Linkin Park: i dieci brani più significativi della band

di InsideMusic
Vi sono alcune considerazioni da fare, prima di approcciare una panoramica sulla produzione dei Linkin Park. E scegliere dieci canzoni sarà davvero difficile.

Innanzitutto si deve tenere conto della lunga presenza della band, per quasi due decadi, sulle scene internazionali: pur essendo una band poco prolifica, si parla di sette album di inediti, due di remix, tre dal vivo, a cui si aggiungono raccolte, singoli sparsi in edizioni bonus, collaborazioni con altri artisti.

Poi, una seconda difficoltà è data dalla produzione molto sbilanciata del gruppo, caratterizzata da un esordio in major fulminante, lunghi periodi di silenzio, fini annunciate, ritorni inaspettati, successo altalenante di pubblico. Altre formazioni con una storia simile presentano percorsi ancora più travagliati (penso a Cranberries, Evanescence, System Of A Down).
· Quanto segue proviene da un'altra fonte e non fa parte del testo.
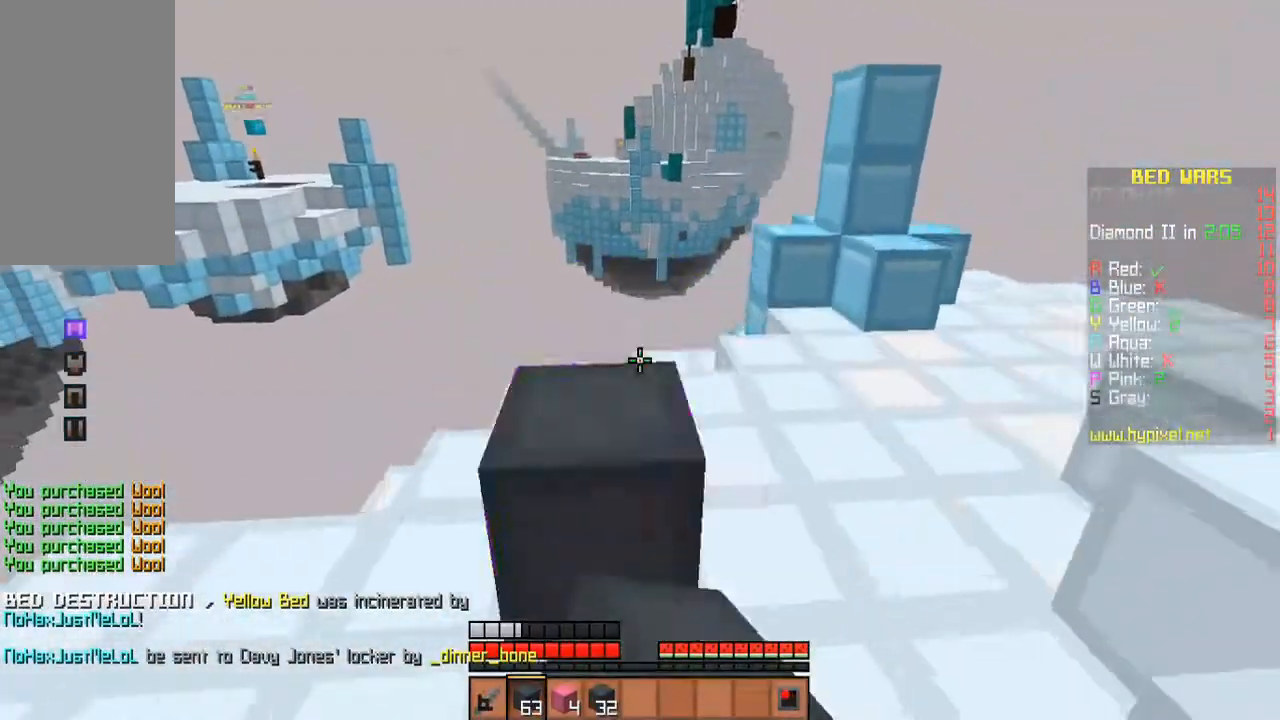
{"keys": ["d", "s", "space"], "mouse": [], "events": [[267, "w", "up"], [333, "mouse_right", "down"], [367, "s", "down"], [433, "d", "down"], [500, "mouse_right", "up"]]}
Terzo ma non ultimo elemento di disturbo, la carica emotiva che circonda la band, impossibile da eludere del tutto, e che può essere al massimo domata, lasciata in secondo piano: il giudizio su un fenomeno generazionale rischia sempre di essere distorto; una sensazione che si è rivelata chiarissima nel momento della scomparsa di Chester Bennington, vero choc per una generazione di adolescenti che, ormai cresciuti, hanno visto scomparire quel fratello dato troppi anni per scontato.

Una volta messe le mani così avanti, posso delineare un profilo artistico dei Linkin Park attraverso dieci brani memorabili, giustificando ogni scelta.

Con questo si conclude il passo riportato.